Being a supervisor in the times of COVID, we all had to move our team meetings to Zoom and get really creative in building team dynamics. So of course I used my new hobby as a gateway. Soon, our team of 20 began to share at the start of each meeting all of our new hobbies and lessons learned. And for me, the concept of baking banana bread became the spotlight of my sharing. Because simply, when you think about making banana bread, the core characteristics that shape those who we have designated and defined as leaders easily parallel the design of making that perfect, yummy, warm loaf of bread.


So, from my time of banana-bread making, I’ve developed and would like to share with you my simple recipe for unlocking your leadership and making your yummy leadership loaf that you, too, can share with others.

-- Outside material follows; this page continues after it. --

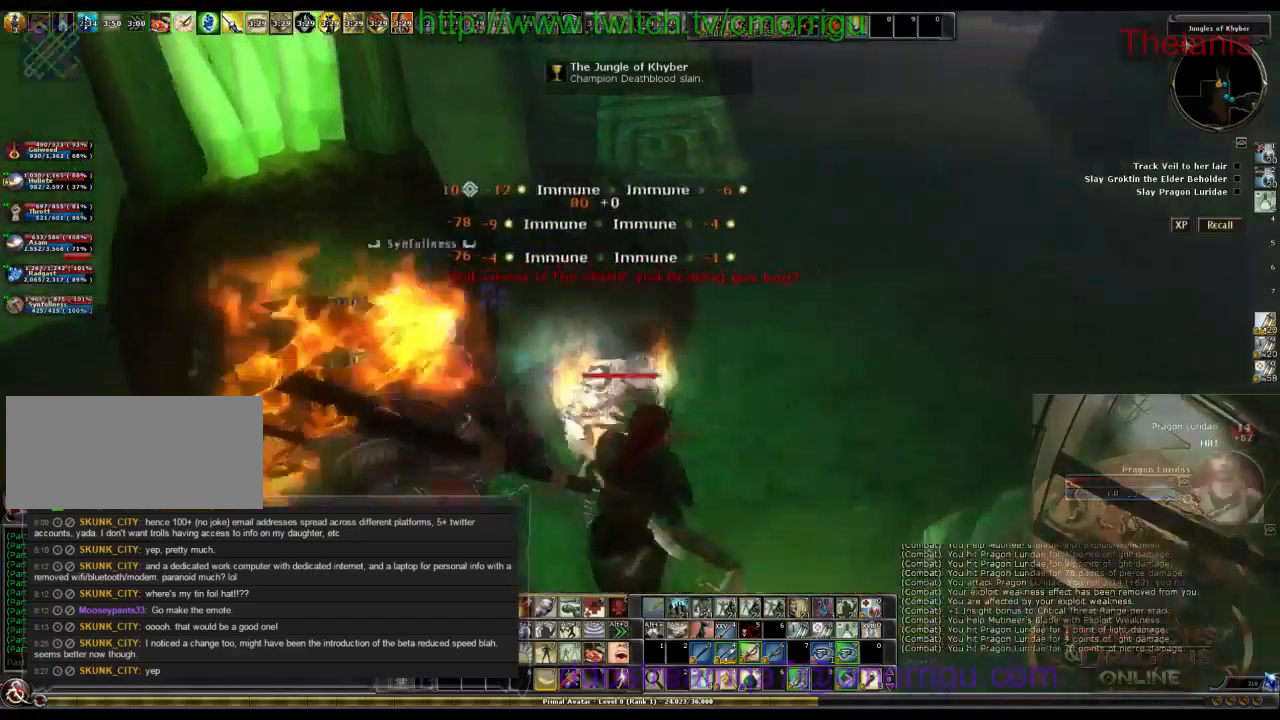
{"keys": [], "events": []}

Here are the ingredients needed for your leadership loaf...

  • 2½ cups of ingenuity and creativity

  • 2¼ tsp of motivation and grit

  • ¾ tsp of organization and flexibility

  • 1⅔ cups of adaptability

  • ¾ cups of cooperation

  • 3 large eggs of communication

  • 1 tbsp of influence and delegation

  • 1 cup of self-awareness and self-care

Additionally, I have found adding a couple of these ingredients below creates fullness and an additional sweetness to the batter... 2 cups of patience.

  • ¼ tsp of empathy and honesty

  • 5 cups of grace and gratitude

  • ¼ cup of respect and truth

  • 2 tsp of courage and trust

  • 1½ cups of commitment

After kneading the bread to get the right texture, giving it time for its first rise (and second rise, if that’s your process… especially if you need more time… take it), and shaping the bread for baking, you should preheat the oven to 350 degrees Fahrenheit (this is the temperature that allows for passion to grow slow and steady). Pour your batter into the pan greased in love and place it in your oven with care and concern for just under an hour. Allow your bread to cook right up under an hour, and to be sure it’s ready, you can stick a toothpick in the middle to check density. You want your leadership loaf to be firm, but not overdone. In other words, you want your leadership to show agility, but you do not want to be easily manipulated.

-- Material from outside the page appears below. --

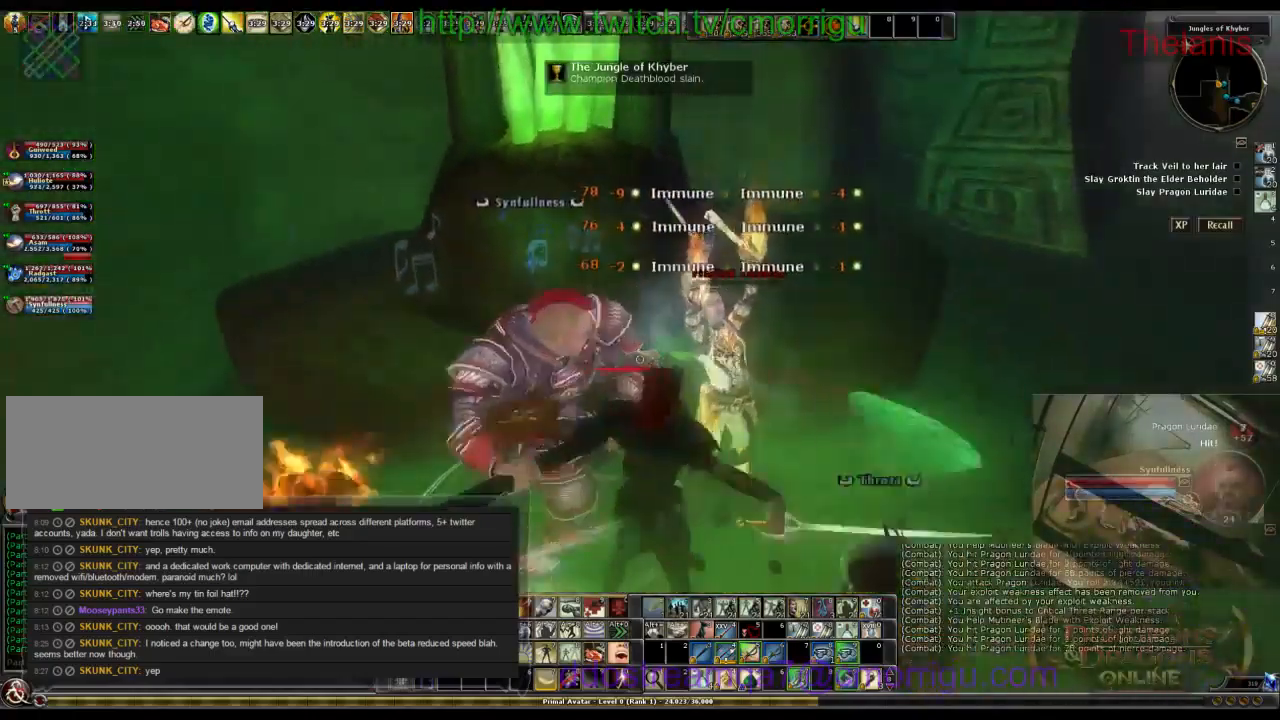
{"keys": [], "events": []}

Now that the loaf is ready, allow it to cool before removing it from the pan. This is usually when I pick out the dazzle… for the bread, it is the colorful paper; for your leadership, it can be the PowerPoint or speech theme, quote, music, or even the closing statement. Your dazzle is just your unique touch! Your end product from your labor is a successful loaf to share, but it can always use a couple sprinkles of smiles. My rule of thumb is to never forget the dazzle.


Now you now know how I make my leadership loaf!

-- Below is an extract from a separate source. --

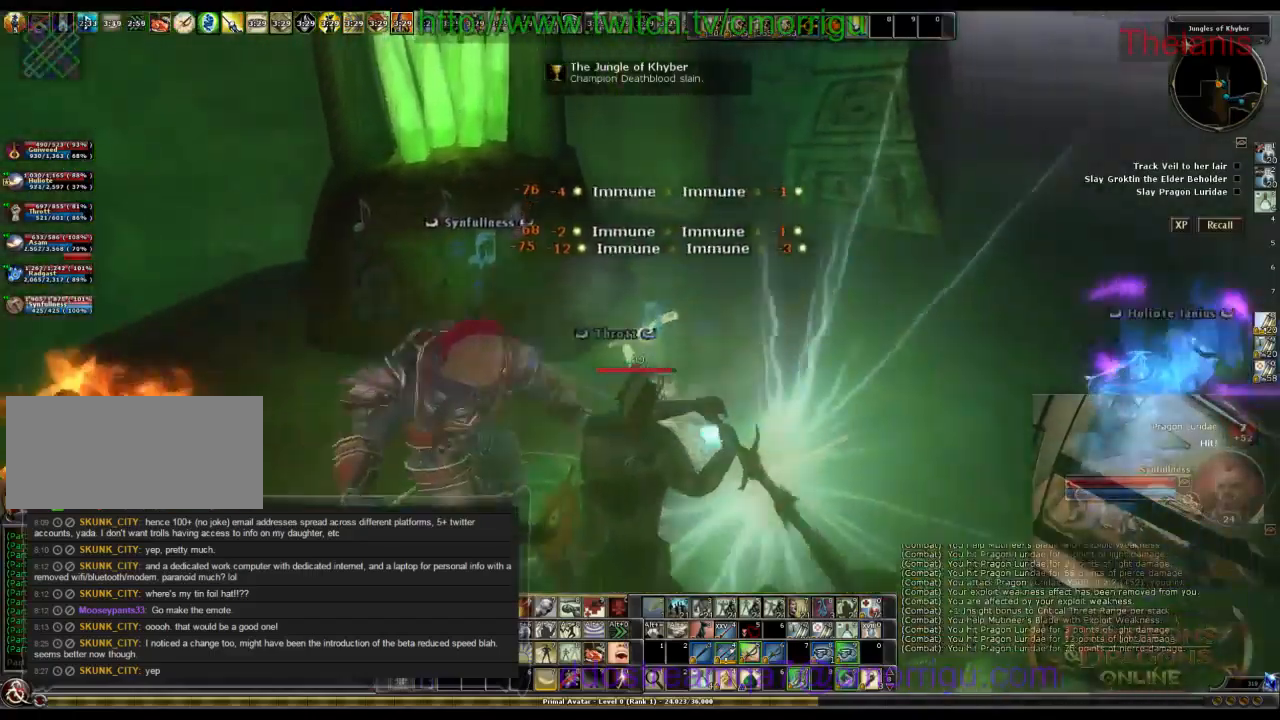
{"keys": [], "events": []}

I’ve shared all my ingredients, but if I can offer one more recommendation, even with all the ingredients and following the recipe without error, you need to make sure you create balance! Adding too much of one ingredient or substituting ingredients due to a shortage in supply can change the intention, taste, and value of the leadership loaf, even when it may look the same. Practice careful planning and take your time, but also be selective in how and when you share your loaf with others. You never want to give more away than you have remaining for yourself. The goal is collaboration, not depletion.


Well, now it’s time for you to get your leadership loaf in the oven!


Enjoy each part of the process: gathering the ingredients, selecting your additions, and don’t forget to sprinkle the smiles on right before packing it up in your razzle-dazzle as you share with others!